:: AIM OF THE TASK ::
In the listing below, identify each line with the word "层次结构" and return those lines.

[[ DATA PROVIDED, beginning ]]

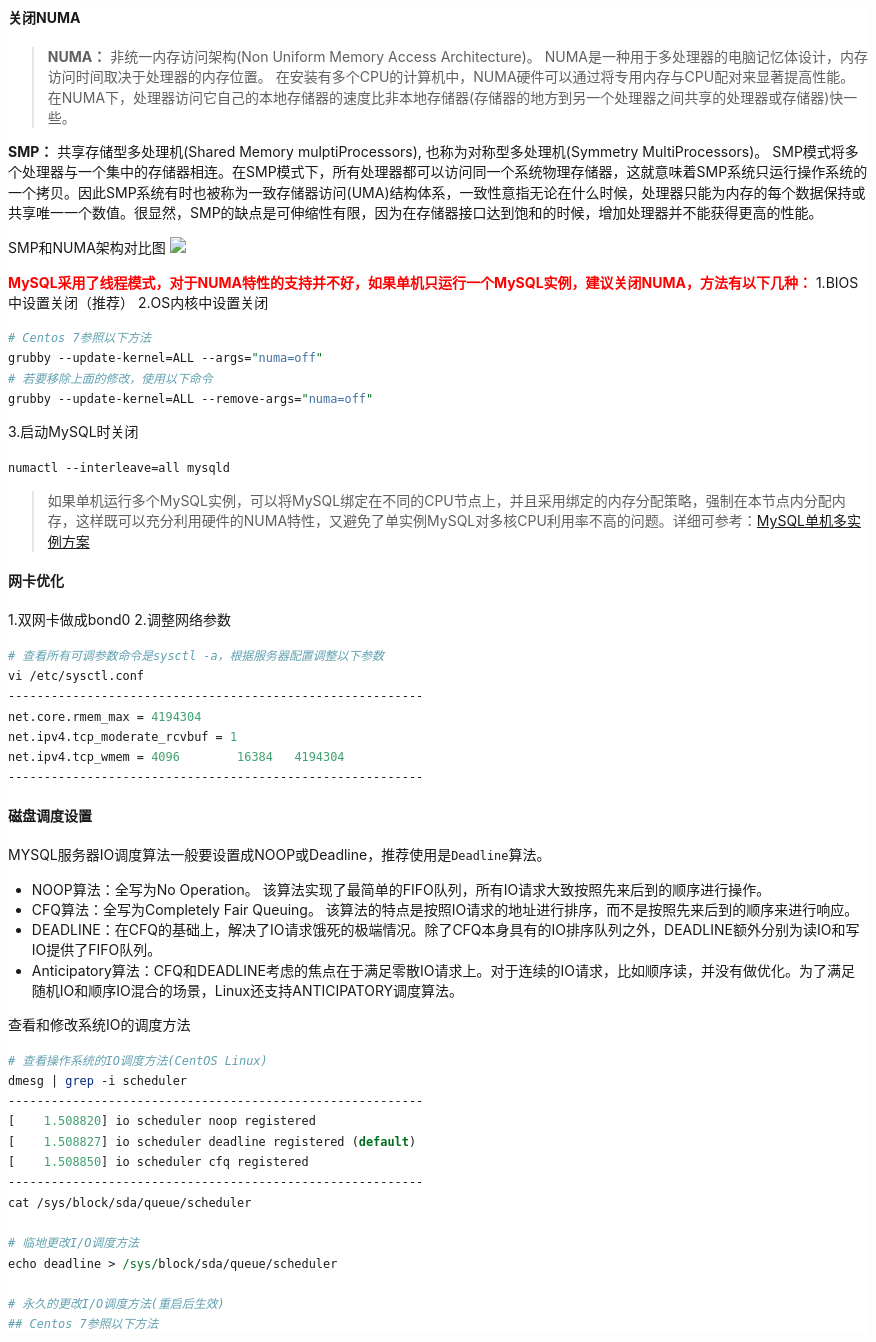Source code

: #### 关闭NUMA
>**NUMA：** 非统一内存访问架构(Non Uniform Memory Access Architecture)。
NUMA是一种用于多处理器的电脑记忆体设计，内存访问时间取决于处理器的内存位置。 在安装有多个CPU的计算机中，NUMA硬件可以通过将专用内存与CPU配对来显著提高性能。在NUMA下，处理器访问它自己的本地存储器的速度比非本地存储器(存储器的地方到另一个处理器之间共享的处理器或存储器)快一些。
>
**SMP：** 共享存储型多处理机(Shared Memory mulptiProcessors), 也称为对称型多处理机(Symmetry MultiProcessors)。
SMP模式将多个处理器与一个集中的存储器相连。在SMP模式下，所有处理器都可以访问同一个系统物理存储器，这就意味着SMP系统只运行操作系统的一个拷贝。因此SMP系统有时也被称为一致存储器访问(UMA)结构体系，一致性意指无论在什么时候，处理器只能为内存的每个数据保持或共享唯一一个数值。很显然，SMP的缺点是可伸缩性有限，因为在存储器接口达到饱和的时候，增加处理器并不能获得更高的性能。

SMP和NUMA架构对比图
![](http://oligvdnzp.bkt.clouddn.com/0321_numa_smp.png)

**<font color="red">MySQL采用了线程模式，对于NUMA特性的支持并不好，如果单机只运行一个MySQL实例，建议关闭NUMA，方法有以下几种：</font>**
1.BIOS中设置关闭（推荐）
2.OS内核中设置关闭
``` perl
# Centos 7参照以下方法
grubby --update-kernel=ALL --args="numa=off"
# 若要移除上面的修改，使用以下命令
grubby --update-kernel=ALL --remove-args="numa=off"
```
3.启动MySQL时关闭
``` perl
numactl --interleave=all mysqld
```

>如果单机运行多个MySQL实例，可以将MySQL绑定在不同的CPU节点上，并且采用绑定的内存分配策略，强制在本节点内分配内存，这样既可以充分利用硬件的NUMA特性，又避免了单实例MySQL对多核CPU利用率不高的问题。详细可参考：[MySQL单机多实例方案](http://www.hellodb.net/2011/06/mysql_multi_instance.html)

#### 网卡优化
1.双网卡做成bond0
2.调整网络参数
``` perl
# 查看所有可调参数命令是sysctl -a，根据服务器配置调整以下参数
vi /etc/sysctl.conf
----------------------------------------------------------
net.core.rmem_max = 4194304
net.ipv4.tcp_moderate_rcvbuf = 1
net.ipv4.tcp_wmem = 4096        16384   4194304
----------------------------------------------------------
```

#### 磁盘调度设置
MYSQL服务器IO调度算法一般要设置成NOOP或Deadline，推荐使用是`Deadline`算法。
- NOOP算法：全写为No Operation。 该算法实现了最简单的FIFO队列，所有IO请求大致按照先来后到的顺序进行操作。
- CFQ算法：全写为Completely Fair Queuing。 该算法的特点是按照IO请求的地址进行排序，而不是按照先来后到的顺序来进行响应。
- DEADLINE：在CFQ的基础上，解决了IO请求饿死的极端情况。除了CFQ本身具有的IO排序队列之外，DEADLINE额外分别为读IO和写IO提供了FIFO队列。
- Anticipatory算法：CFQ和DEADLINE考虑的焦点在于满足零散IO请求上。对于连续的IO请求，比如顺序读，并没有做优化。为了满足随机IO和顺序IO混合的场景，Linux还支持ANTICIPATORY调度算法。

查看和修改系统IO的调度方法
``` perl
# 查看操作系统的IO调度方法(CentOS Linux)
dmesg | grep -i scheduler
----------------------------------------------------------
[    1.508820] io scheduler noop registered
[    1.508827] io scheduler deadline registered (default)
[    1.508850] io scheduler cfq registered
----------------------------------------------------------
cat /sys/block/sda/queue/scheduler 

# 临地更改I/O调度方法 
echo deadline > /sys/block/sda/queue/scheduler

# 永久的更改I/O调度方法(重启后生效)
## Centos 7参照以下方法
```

[[ DATA PROVIDED, end ]]
[[ DATA PROVIDED, beginning ]]

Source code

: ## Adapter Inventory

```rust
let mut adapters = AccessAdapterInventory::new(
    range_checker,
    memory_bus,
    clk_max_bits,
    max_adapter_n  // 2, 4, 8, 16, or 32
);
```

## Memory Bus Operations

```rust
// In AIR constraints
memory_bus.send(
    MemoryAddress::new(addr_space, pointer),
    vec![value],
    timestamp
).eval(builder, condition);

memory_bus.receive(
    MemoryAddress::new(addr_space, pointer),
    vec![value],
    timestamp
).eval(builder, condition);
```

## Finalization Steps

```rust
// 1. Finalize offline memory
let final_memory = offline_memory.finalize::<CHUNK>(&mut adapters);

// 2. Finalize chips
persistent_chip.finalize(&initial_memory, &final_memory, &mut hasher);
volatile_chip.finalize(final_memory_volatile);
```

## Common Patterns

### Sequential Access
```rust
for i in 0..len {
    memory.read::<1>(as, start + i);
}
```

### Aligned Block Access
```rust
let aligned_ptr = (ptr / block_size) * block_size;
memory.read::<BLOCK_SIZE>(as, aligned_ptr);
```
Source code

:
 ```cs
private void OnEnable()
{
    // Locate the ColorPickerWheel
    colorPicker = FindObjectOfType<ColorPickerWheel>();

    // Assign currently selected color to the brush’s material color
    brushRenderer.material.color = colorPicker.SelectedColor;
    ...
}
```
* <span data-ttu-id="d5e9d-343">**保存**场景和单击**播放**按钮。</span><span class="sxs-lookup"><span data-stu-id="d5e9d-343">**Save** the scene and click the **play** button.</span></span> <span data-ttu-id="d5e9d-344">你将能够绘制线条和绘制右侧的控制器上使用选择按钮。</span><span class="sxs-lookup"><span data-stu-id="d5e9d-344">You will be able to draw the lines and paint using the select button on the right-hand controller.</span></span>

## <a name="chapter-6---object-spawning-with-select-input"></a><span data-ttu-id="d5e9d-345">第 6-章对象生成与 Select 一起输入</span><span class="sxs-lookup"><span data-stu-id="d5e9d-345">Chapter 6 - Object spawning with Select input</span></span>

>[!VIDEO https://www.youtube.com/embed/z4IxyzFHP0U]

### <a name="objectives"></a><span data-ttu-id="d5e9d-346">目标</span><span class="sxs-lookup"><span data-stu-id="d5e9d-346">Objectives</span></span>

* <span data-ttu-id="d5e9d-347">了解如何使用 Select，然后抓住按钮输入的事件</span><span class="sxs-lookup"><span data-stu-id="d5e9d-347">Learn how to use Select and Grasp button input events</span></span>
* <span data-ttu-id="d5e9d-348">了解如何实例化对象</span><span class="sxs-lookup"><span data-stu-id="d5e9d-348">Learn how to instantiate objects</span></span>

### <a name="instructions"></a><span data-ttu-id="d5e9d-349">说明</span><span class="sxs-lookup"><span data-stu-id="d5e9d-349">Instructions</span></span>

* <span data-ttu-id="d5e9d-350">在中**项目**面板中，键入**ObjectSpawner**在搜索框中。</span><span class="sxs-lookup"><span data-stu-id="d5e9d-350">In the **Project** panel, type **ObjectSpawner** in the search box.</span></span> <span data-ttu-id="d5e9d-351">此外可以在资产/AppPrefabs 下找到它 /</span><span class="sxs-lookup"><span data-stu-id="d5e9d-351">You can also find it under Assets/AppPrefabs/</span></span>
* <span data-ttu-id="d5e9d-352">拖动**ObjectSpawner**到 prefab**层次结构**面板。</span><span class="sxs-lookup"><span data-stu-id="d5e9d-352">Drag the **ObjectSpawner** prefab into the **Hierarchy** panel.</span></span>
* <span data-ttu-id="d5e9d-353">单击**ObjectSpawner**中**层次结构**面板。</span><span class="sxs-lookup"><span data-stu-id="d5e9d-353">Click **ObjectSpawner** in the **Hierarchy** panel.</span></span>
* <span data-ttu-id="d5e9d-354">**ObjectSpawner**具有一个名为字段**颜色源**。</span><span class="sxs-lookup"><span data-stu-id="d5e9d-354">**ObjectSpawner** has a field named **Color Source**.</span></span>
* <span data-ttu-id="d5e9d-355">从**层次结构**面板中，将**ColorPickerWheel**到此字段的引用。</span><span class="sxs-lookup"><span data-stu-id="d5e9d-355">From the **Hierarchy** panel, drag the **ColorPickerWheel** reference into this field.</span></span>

[[ DATA PROVIDED, end ]]

:: ANSWER SECTION ::
* <span data-ttu-id="d5e9d-352">拖动**ObjectSpawner**到 prefab**层次结构**面板。</span><span class="sxs-lookup"><span data-stu-id="d5e9d-352">Drag the **ObjectSpawner** prefab into the **Hierarchy** panel.</span></span>
* <span data-ttu-id="d5e9d-353">单击**ObjectSpawner**中**层次结构**面板。</span><span class="sxs-lookup"><span data-stu-id="d5e9d-353">Click **ObjectSpawner** in the **Hierarchy** panel.</span></span>
* <span data-ttu-id="d5e9d-355">从**层次结构**面板中，将**ColorPickerWheel**到此字段的引用。</span><span class="sxs-lookup"><span data-stu-id="d5e9d-355">From the **Hierarchy** panel, drag the **ColorPickerWheel** reference into this field.</span></span>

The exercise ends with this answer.